NASDAQ provides a list of people that would definitely not qualify as independent, including the following:
- a director who has been employed by the company at any time during the past 3 years;
- a director who has, or has a family member who has, accepted any compensation from the company in excess of $100,000 during any period of 12 consecutive months within the prior 3 years other than (a) compensation for serving as a director, (b) compensation to a family member who is an employee but not an executive officer; or (c) funds received under certain qualified retirement plans;
Continuing who does not qualify as independent:
- a director who is a family member of an individual who was employed as an executive officer of the NASDAQ company at any time during the past 3 years;
- a director who is, or has a family member who is a partner, controlling shareholder or executive officer of any entity that either gave or received payment for property or service of either $200,000 or 5% or more of the company’s gross revenues, whichever is greater, during any of the prior most recent 3 years. Excluded from this disqualification category would be payments made solely for investments in the NASDAQ Company’s securities or payment under a non-discretionary charitable matching program.

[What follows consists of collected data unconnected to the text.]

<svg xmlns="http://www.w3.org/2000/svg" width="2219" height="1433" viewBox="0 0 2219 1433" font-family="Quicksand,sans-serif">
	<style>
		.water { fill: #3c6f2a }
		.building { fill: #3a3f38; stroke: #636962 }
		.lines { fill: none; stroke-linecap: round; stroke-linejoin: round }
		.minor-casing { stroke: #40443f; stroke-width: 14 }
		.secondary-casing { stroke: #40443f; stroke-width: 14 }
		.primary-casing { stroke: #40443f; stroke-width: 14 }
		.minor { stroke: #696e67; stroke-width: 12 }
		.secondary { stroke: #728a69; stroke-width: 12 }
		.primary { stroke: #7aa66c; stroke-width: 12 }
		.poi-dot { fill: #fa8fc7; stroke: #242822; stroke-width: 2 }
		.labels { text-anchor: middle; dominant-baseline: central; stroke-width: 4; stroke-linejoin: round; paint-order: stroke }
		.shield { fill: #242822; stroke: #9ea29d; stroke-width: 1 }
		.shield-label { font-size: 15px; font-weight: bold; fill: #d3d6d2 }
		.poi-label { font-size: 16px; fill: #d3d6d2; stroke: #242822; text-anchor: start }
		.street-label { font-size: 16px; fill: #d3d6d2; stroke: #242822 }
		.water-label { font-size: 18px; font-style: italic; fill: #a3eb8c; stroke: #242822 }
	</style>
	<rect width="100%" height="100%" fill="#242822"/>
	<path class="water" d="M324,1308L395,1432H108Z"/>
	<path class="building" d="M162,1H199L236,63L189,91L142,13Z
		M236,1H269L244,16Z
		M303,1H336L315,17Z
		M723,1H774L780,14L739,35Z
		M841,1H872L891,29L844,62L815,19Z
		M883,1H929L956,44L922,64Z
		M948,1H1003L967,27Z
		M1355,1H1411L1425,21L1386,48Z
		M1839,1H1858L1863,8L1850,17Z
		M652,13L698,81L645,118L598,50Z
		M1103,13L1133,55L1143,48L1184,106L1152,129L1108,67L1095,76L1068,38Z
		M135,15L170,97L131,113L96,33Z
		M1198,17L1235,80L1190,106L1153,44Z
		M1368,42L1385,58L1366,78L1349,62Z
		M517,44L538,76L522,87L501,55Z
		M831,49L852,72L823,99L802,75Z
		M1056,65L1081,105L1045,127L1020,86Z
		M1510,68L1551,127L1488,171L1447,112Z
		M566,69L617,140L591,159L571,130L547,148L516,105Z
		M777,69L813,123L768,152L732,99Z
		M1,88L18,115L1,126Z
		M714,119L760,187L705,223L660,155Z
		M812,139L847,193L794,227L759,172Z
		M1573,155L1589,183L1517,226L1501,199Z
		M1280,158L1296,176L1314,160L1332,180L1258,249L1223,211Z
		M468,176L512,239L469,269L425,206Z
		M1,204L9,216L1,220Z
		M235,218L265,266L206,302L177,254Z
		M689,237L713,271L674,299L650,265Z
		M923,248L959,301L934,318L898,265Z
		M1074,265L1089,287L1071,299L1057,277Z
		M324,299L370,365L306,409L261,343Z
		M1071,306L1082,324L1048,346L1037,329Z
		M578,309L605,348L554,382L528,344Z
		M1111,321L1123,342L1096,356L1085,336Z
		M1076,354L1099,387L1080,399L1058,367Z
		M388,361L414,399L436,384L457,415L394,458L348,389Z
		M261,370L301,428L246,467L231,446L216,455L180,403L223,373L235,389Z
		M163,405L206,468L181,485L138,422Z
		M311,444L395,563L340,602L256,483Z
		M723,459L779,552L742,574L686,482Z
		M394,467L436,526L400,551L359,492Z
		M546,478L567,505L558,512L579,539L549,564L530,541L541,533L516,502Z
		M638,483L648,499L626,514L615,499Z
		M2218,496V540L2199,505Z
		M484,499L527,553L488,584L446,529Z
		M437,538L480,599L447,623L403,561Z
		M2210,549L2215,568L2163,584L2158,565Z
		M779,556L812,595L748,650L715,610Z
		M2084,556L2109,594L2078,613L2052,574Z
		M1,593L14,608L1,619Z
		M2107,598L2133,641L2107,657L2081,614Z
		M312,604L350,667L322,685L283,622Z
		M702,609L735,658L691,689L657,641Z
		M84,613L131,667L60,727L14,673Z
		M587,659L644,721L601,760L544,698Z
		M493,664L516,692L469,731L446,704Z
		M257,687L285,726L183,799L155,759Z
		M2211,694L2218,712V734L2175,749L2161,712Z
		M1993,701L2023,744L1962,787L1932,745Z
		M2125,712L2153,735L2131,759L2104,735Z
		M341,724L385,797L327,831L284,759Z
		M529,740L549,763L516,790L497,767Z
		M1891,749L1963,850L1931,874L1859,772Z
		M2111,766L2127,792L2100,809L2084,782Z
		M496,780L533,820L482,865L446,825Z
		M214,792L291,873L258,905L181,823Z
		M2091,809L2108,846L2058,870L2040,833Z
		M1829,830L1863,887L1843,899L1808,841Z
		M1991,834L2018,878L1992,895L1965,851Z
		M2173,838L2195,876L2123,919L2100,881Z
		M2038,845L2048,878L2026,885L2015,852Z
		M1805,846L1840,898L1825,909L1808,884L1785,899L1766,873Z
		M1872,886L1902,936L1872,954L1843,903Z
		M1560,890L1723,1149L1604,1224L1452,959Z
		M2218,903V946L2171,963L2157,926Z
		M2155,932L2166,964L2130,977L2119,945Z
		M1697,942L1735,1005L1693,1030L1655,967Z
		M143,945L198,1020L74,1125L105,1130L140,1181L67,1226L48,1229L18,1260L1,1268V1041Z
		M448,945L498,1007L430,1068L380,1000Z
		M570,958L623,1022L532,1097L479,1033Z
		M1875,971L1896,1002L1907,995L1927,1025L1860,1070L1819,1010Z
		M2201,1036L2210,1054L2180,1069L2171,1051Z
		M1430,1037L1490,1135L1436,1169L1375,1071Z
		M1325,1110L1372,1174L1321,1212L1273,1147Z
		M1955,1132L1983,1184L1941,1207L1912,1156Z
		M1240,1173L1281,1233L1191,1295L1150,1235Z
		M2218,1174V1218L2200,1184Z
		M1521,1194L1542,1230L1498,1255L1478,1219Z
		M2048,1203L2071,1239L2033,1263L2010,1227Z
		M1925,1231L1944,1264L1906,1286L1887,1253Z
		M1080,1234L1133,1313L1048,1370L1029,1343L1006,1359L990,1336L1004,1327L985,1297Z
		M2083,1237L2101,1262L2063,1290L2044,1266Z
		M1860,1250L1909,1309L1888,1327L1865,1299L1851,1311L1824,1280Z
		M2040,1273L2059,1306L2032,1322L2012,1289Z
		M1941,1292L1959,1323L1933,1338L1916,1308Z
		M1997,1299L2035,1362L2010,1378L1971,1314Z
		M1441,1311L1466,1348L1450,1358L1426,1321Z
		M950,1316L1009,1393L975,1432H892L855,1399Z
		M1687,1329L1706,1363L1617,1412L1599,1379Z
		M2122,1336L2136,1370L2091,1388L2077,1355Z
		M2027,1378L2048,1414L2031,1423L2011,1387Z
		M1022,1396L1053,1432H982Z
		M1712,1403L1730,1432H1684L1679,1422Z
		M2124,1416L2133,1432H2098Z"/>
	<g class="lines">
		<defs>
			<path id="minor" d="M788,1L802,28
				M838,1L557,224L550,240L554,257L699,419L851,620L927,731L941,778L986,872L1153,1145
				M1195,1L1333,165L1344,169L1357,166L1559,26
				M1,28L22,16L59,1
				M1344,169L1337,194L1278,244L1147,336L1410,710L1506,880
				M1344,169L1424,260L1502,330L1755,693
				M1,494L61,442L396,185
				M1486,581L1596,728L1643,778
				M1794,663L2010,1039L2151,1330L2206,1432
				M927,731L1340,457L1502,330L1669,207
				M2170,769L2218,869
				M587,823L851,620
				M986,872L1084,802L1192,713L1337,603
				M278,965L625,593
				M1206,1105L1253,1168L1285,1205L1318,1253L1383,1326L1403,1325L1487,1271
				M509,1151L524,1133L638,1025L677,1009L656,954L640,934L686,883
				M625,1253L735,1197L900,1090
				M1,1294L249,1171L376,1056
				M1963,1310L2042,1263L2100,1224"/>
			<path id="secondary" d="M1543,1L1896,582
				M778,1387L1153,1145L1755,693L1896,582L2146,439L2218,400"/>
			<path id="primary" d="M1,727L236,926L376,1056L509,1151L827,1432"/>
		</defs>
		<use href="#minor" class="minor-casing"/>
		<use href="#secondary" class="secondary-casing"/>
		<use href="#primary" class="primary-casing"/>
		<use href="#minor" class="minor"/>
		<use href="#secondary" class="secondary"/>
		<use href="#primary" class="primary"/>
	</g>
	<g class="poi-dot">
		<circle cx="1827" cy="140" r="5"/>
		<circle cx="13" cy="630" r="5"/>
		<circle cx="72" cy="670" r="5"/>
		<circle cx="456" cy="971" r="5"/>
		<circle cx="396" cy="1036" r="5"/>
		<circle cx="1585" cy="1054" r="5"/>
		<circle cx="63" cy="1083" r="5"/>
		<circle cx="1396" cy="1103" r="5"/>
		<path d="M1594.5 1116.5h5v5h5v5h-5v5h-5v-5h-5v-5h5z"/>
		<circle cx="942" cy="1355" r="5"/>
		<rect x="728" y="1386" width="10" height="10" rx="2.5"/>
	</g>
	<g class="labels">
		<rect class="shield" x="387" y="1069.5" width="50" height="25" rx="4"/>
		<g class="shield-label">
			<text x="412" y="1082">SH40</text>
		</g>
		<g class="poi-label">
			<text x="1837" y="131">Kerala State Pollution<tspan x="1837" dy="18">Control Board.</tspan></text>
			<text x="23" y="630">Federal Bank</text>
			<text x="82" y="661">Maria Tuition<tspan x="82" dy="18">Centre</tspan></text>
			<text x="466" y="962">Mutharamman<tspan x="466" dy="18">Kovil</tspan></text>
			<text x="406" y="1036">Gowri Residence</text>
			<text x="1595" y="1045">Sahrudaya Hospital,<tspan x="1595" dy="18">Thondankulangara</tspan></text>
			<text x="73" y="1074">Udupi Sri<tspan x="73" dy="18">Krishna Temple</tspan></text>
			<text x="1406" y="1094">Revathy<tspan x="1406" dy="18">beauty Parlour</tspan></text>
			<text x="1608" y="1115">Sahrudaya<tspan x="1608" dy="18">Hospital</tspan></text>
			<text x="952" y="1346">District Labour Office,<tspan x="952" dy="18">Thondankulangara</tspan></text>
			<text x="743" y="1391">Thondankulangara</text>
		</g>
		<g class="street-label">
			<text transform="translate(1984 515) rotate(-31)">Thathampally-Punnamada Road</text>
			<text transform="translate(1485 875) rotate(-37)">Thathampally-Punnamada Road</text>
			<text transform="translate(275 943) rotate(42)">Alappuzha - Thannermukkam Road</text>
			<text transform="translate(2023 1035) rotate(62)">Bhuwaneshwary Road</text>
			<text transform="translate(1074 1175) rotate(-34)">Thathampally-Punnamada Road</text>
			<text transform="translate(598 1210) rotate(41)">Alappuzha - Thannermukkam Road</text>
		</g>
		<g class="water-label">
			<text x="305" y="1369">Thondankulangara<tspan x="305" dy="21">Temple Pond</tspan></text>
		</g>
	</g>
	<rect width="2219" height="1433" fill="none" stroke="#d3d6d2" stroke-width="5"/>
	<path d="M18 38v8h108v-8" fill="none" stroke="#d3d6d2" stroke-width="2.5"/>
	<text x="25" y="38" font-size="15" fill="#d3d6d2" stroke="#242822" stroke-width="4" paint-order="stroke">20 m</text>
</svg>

- Next not qualifying as independent would be a director who is, or has a family member that is, employed as an executive officer of another company where a director of the NASDAQ company serves or served on the compensation committee within the last 3 years; and
- A director who is or has a family member who is, a current partner of the company’s outside auditor, or was a partner or employee of an outside auditor who worked on the NASDAQ company’s audit at any time during the past three years.